Ein weiterer Faktor dabei ist auch die wirtschaftliche Öffnung durch die Europäische Union. Immer mehr edle Designer Schmieden für die Badausstattung drängen vor allem aus Italien auf den Markt, diese machen mit interessanten und innovativen Oberflächen für die Heizkörper Furore. Doch auch die deutschen Hersteller der Heizungstechnik schlafen nicht und haben mittlerweile schöne Flachheizkörper, mit angebautem Handtuchtrockner entwickelt, die über exklusive Oberflächen bis hin zu komplett verchromten Plattenheizkörpern gehen. Ein weiterer Trend sind Röhrenradiatoren mit weit auseinander liegenden Heizrohren, die dem Raum eine möglichst große Transparenz geben sollen.
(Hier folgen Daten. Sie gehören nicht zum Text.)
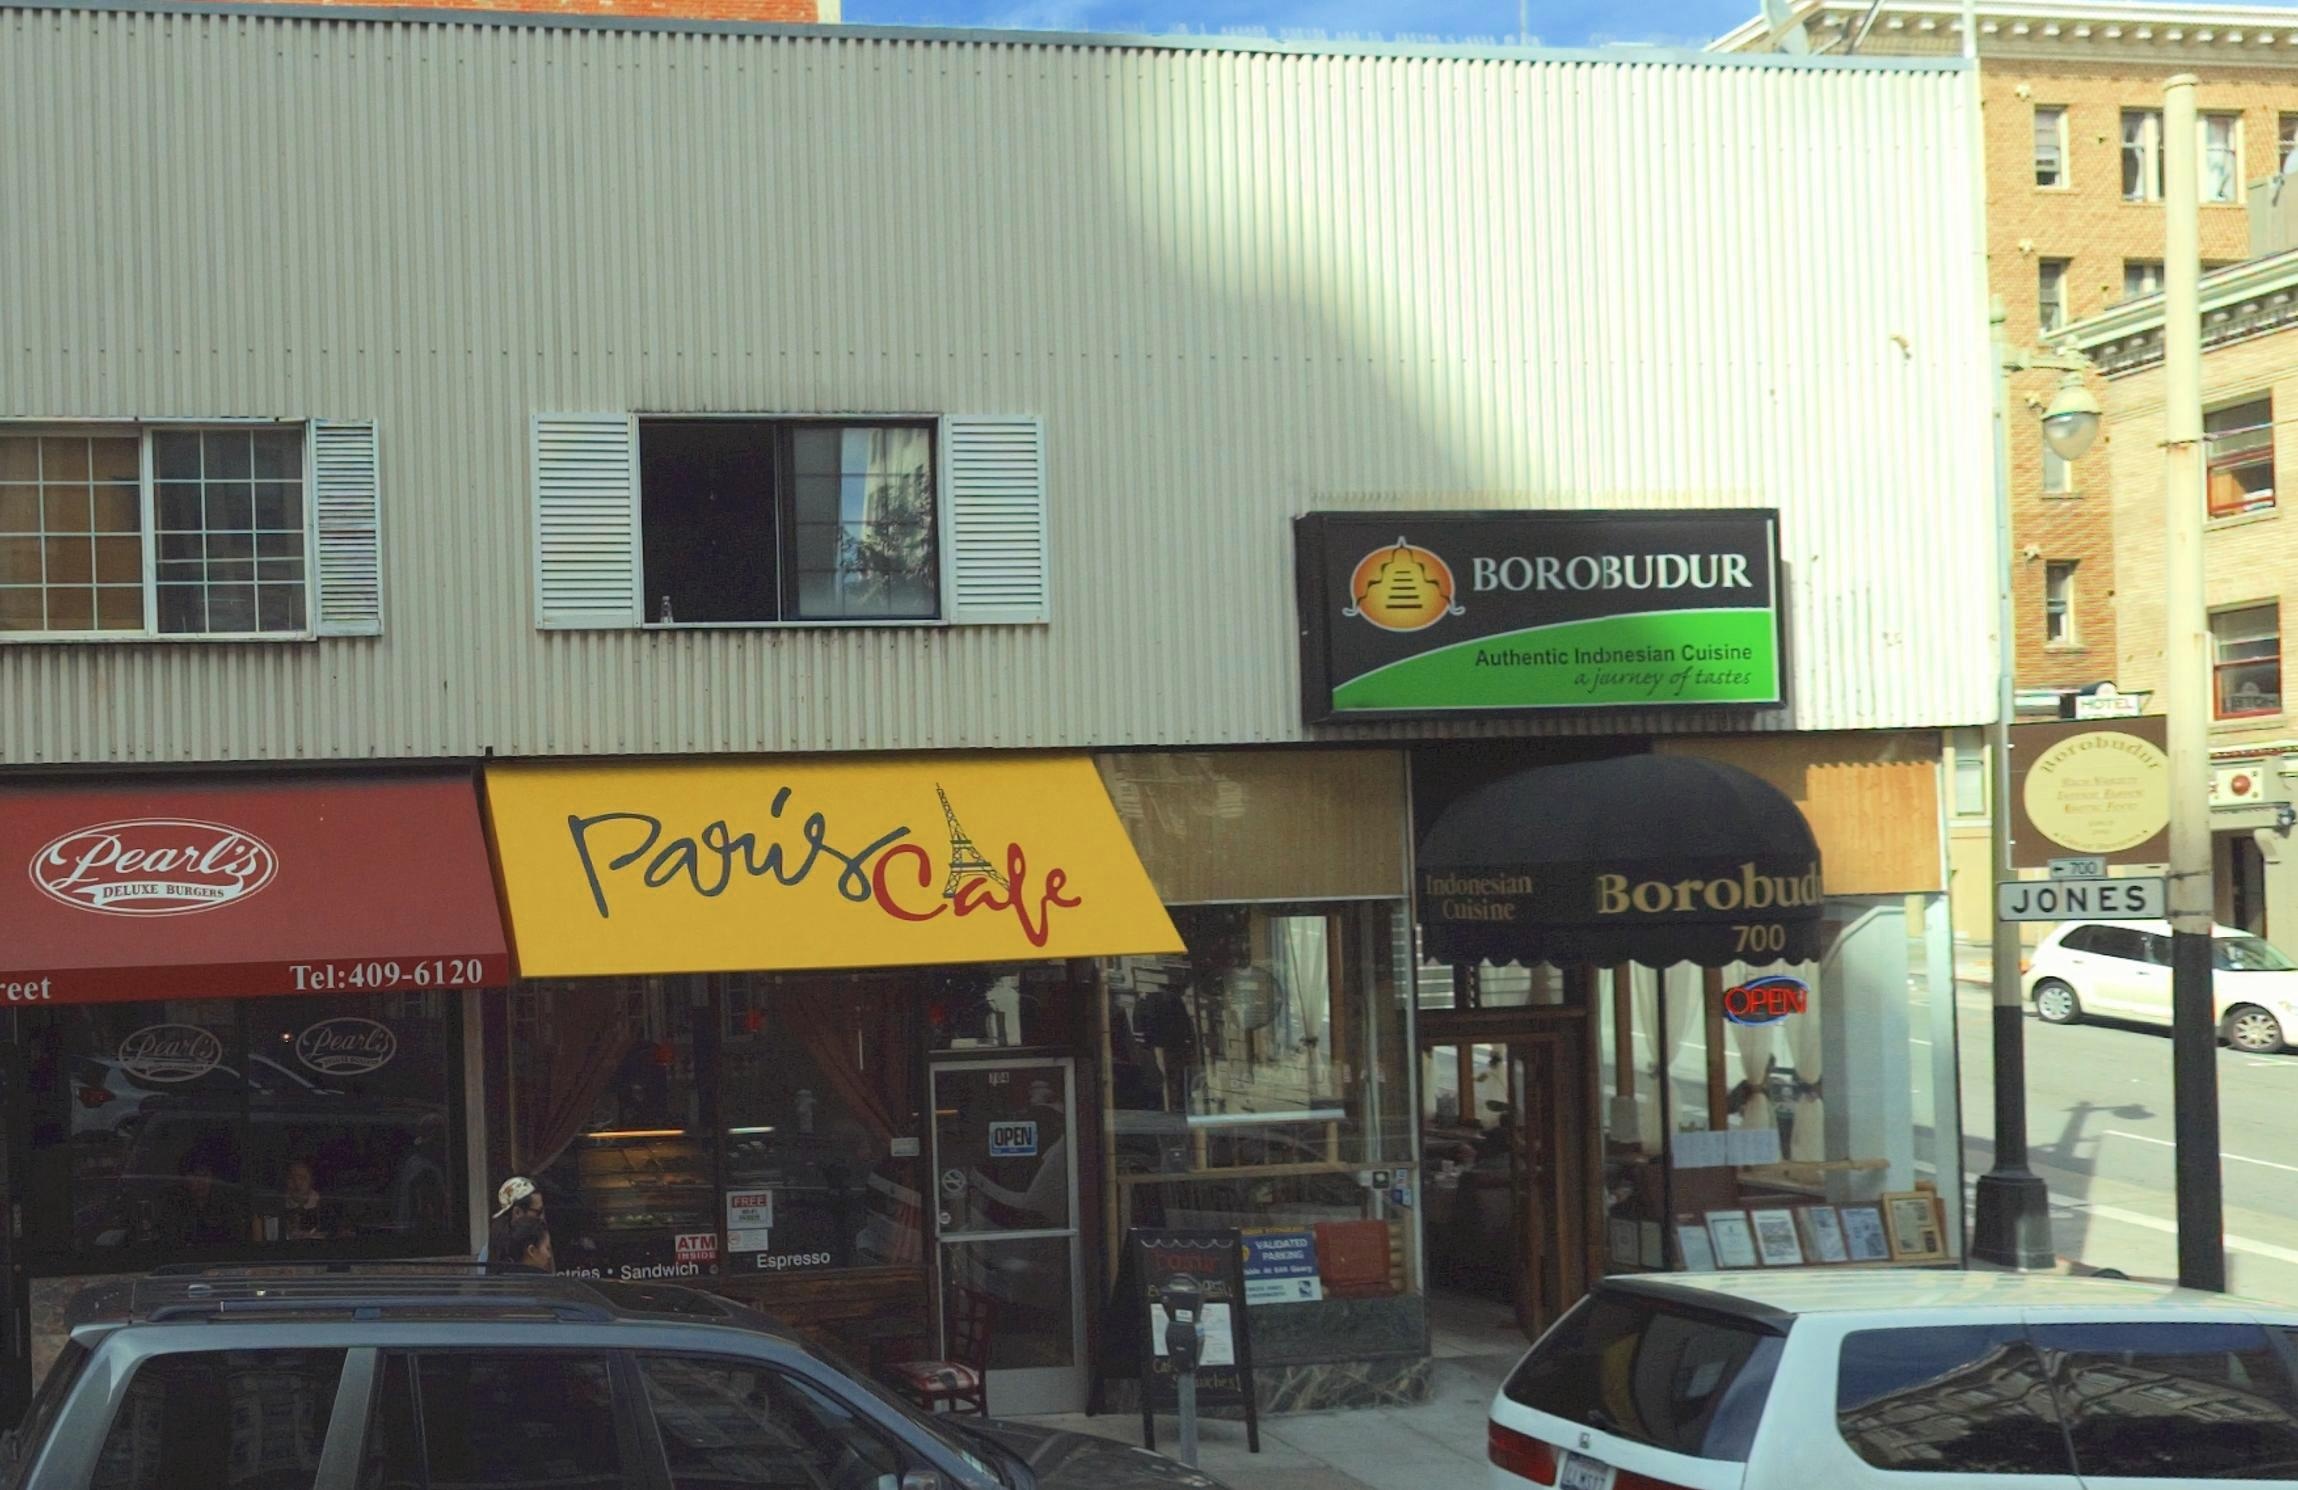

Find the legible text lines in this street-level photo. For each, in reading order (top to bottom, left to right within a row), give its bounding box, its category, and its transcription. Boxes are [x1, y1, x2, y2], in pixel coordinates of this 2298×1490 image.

Doch die Optik ist nur ein Faktor bei der Badbeheizung, durch die steigenden Energiepreise für fossile Brennstoffe wie Öl und Gas, heißt es auch im Bad, wir müssen beim Verbrauch der Wärmeenergie sparen. Während bis vor wenigen Jahren, durch die schlechte Wärmedämmung der Gebäude und den damit verbundenen hohen Wärmebedarf auch in Räumen wie dem Bad, fast nur eine Beheizung über Heizkörper möglich war, ist es heute ohne weitere möglich den Wärmebedarf im Bad auch mit einer Flächenheizung, etwa der Fussbodenheizung zu decken. Die Vorteile einer Fussbodenheizung im Bad liegen klar auf der Hand. Die temperierte Bodenfläche vermittelt ein angenehmes Raumklima und sorgt dafür, dass Fußkälte vermieden wird. Durch den Selbstregelungseffekt der Fussbodenheizung werden unnötige Wärmverluste durch Übertemperaturen vermieden. Da Flächenheizungen nur geringe Vorlauftemperaturen benötigen, können sie problemlos auch in das Wärmenetz einer Solaranlage eingebunden werden. Über entsprechende hydraulische Schaltungen kann auf den Betrieb der eigentlichen Heizung im Sommer verzichtet werden und die Wärmeversorgung für das Bad erfolgt an kalten Tagen ausschließlich über die Fussbodenheizung in Kombination mit der Solaranlage. Der Badheizkörper selber wird in diesem Fall über die integrierte elektrische Heizpatrone beheizt und kann bei Bedarf so schnell eingeschaltet werden um das eigen Handtuch vorzuwärmen.